Monday, July 16, 2012


Live into the darkness

One morning not long ago, two of my morning readings (Rachel Remen’s Kitchen Table Wisdom and Mastin Kipp’s daily blog, The Daily Love) were about the power of darkness. I’ve been feeling the darkness nipping at my heels the last several days –not the suffocating darkness of depression—rather the soft, blanketing darkness of grief and loneliness. My mother’s death, followed closely by the death of a friend, has left a gaping hole in my life.

But this darkness isn’t a yawing pit of blackness, threatening to overwhelm or swallow me. It is no threat to my existence and I don’t need to fix it. Quite the opposite.

Darkness can be a place of healing, growth, and transformation. Babies are formed in darkness. Caterpillars are transformed within the silent darkness of the cocoon to become butterflies. Wounds, beneath their dressings, mend in darkness.

When I began a journey of recovery from childhood trauma, I had to head home after each meeting with my therapist to rest. This was in the beginning, when I was first allowing my painful truth to unfold. My mind and spirit were both exhausted at the end of each session from the effort of telling the story.

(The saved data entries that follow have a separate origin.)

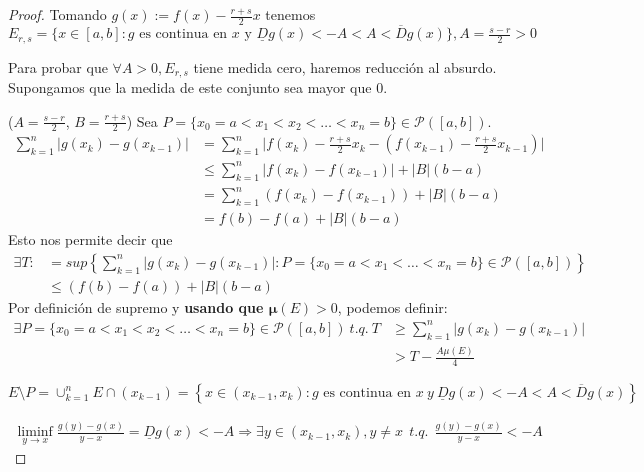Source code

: \begin{proof}
    Tomando $g(x) := f(x) - \frac{r+s}{2}x$ tenemos $E_{r,s} = \{ x \in [a, b] : g \text{ es continua en } x \text{ y } \underline{D} g(x) < - A < A < \overline{D} g(x) \}, A = \frac{s-r}{2} > 0$

    Para probar que $\forall A > 0, E_{r,s}$ tiene medida cero, haremos reducción al absurdo. Supongamos que la medida de este conjunto sea mayor que 0.

    ($A = \frac{s-r}{2}$, $B = \frac{r+s}{2}$)
    Sea $P = \{ x_0 = a < x_1 < x_2 < \hdots < x_n = b \} \in \mathcal P([a,b])$.
    \begin{align*}
        \label{}
        \sum^{n}_{k=1} |g(x_k) - g(x_{k-1})| &= \sum^{n}_{k=1} \bigg\lvert  f(x_k) - \frac{r+s}{2}x_k - \left( f(x_{k-1}) - \frac{r+s}{2} x_{k-1} \right) \bigg\rvert \\
                                             &\leq \sum^{n}_{k=1} |f(x_k) - f(x_{k-1}) | + |B| (b-a)  \\
                                             &= \sum^{n}_{k=1}  (f(x_k) - f(x_{k-1})) + |B|(b-a) \\
                                             &= f(b) - f(a) + |B|(b-a)
    \end{align*}
Esto nos permite decir que \begin{align*}
    \exists T :&= sup \left\{ \sum^{n}_{k=1} |g(x_k) - g(x_{k-1})| : P = \{ x_0 = a < x_1 < \hdots < x_n = b \} \in \mathcal P ([a, b]) \right\} \\
    & \leq (f(b) - f(a)) + |B|(b-a)
\end{align*}
Por definición de supremo y \textbf{usando que $\mathbf \mu(E) > 0$}, podemos definir: \begin{align*}
    \label{}
    \exists P = \{ x_0 = a < x_1 < x_2 < \hdots < x_n = b \} \in \mathcal P([a,b]) \ t.q. \ T &\geq \sum^{n}_{k=1} |g(x_k) - g(x_{k-1})| \\
                                                                                     & > T - \frac{A \mu(E)}{4}
\end{align*}

$E \setminus P = \cup_{k=1}^n E \cap (x_{k-1}) = \left\{ x \in (x_{k-1}, x_k) : g \text{ es continua en } x \ y \ \underline{D}g(x) < -A < A < \overline{D}g(x) \right\}$

\begin{align*}
    \label{}
    \liminf_{y \to x} \frac{g(y) - g(x)}{y - x} = \underline{D}g(x) < -A \Rightarrow \exists y \in (x_{k-1}, x_k), y \neq x \ \ t.q. \ \ \frac{g(y) - g(x)}{y-x} < -A
\end{align*}


\end{proof}
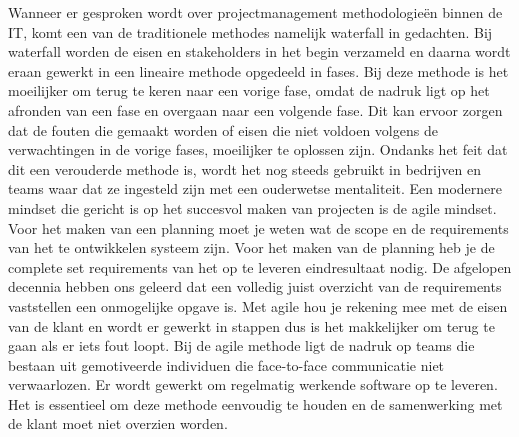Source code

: \documentclass{hogent-article}
\begin{document}
   Wanneer er gesproken wordt over projectmanagement methodologieën binnen de IT, komt een van de traditionele methodes namelijk waterfall in gedachten. Bij waterfall worden de eisen en stakeholders in het begin verzameld en daarna wordt eraan gewerkt in een lineaire methode opgedeeld in fases. Bij deze methode is het moeilijker om terug te keren naar een vorige fase, omdat de nadruk ligt op het afronden van een fase en overgaan naar een volgende fase. Dit kan ervoor zorgen dat de fouten die gemaakt worden of eisen die niet voldoen volgens de verwachtingen in de vorige fases, moeilijker te oplossen zijn. Ondanks het feit dat dit een verouderde methode is, wordt het nog steeds gebruikt in bedrijven en teams waar dat ze ingesteld zijn met een ouderwetse mentaliteit. 
   Een modernere mindset die gericht is op het succesvol maken van projecten is de agile mindset. Voor het maken van een planning moet je weten wat de scope en de requirements van het te ontwikkelen systeem zijn. Voor het maken van de planning heb je de complete set requirements van het op te leveren eindresultaat nodig. De afgelopen decennia hebben ons geleerd dat een volledig juist overzicht van de requirements vaststellen een onmogelijke opgave is. Met agile hou je rekening mee met de eisen van de klant en wordt er gewerkt in stappen dus is het makkelijker om terug te gaan als er iets fout loopt. Bij de agile methode ligt de nadruk op teams die bestaan uit gemotiveerde individuen die face-to-face communicatie niet verwaarlozen. Er wordt gewerkt om regelmatig werkende software op te leveren. Het is essentieel om deze methode eenvoudig te houden en de samenwerking met de klant moet niet overzien worden. 
\end{document}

Arriving home, I would wrap myself in the fluffy comfort of my duvet and recover in its welcome. My therapist, with good reason, called this “cocooning” and said that it is necessary for healing.

This was my introduction to the idea of valid gentleness and rest; to the truth that the darkness can be soft, safe, renewing.

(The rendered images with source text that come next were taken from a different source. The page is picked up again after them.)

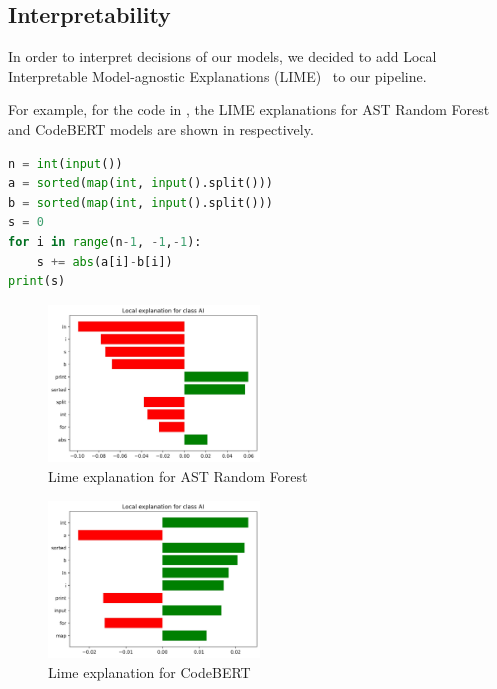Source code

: \documentclass{article}
\begin{document}
\subsection{Interpretability}

In order to interpret decisions of our models, we decided to add Local Interpretable Model-agnostic Explanations (LIME)~\cite{Ribeiro16} to our pipeline.

For example, for the code in , the LIME explanations for AST Random Forest and CodeBERT models are shown in  respectively.

\begin{minipage}{\linewidth}
  \begin{lstlisting}[language=Python,frame=single,caption=Python code snippet,label=lst:code_lime]
n = int(input())
a = sorted(map(int, input().split()))
b = sorted(map(int, input().split()))
s = 0
for i in range(n-1, -1,-1):
    s += abs(a[i]-b[i])
print(s)
\end{lstlisting}
\end{minipage}

\begin{figure}[H]
  \centering
  \includegraphics[width=0.5\textwidth]{./pictures/ast_lime.jpg}
  \caption{Lime explanation for AST Random Forest}\label{fig:LIME_AST}
\end{figure}

\begin{figure}[H]
  \centering
  \includegraphics[width=0.5\textwidth]{./pictures/codebert_lime.jpg}
  \caption{Lime explanation for CodeBERT}\label{fig:LIME_CodeBERT}
\end{figure}
\end{document}
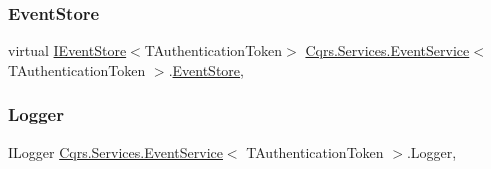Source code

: \subsubsection{\texorpdfstring{Event\+Store}{EventStore}}
{\footnotesize\ttfamily virtual \hyperlink{interfaceCqrs_1_1Events_1_1IEventStore}{I\+Event\+Store}$<$T\+Authentication\+Token$>$ \hyperlink{classCqrs_1_1Services_1_1EventService}{Cqrs.\+Services.\+Event\+Service}$<$ T\+Authentication\+Token $>$.\hyperlink{classCqrs_1_1Events_1_1EventStore}{Event\+Store}\hspace{0.3cm}{\ttfamily [get]}, {\ttfamily [protected]}}

\mbox{\label{classCqrs_1_1Services_1_1EventService_acd30fea6829b27ee802126c36f8875b4_acd30fea6829b27ee802126c36f8875b4}} 
\subsubsection{\texorpdfstring{Logger}{Logger}}
{\footnotesize\ttfamily I\+Logger \hyperlink{classCqrs_1_1Services_1_1EventService}{Cqrs.\+Services.\+Event\+Service}$<$ T\+Authentication\+Token $>$.Logger\hspace{0.3cm}{\ttfamily [get]}, {\ttfamily [protected]}}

Yet, this place of darkness is not passive. It is where active recovery is at work. Think for a moment of REM sleep. We lie in darkness, our bodies resting and recovering from the busyness of our lives, while our brains are active, processing our experience and setting our minds in order through our dream life. All while in darkness.

I am learning to not resist the darkness but to move toward it, allowing myself to rest and recover. This is a rare thing in this over-scheduled, constantly plugged-in, frantically busy world. But it is a gift, spouting from the fire hose, blessed darkness to be quiet and simply be.

1 comment:

  1. We are better at going toward the light, but those who are not afraid of the dark are far more capable of journeying to the deep places. Thank you for reminding us of this.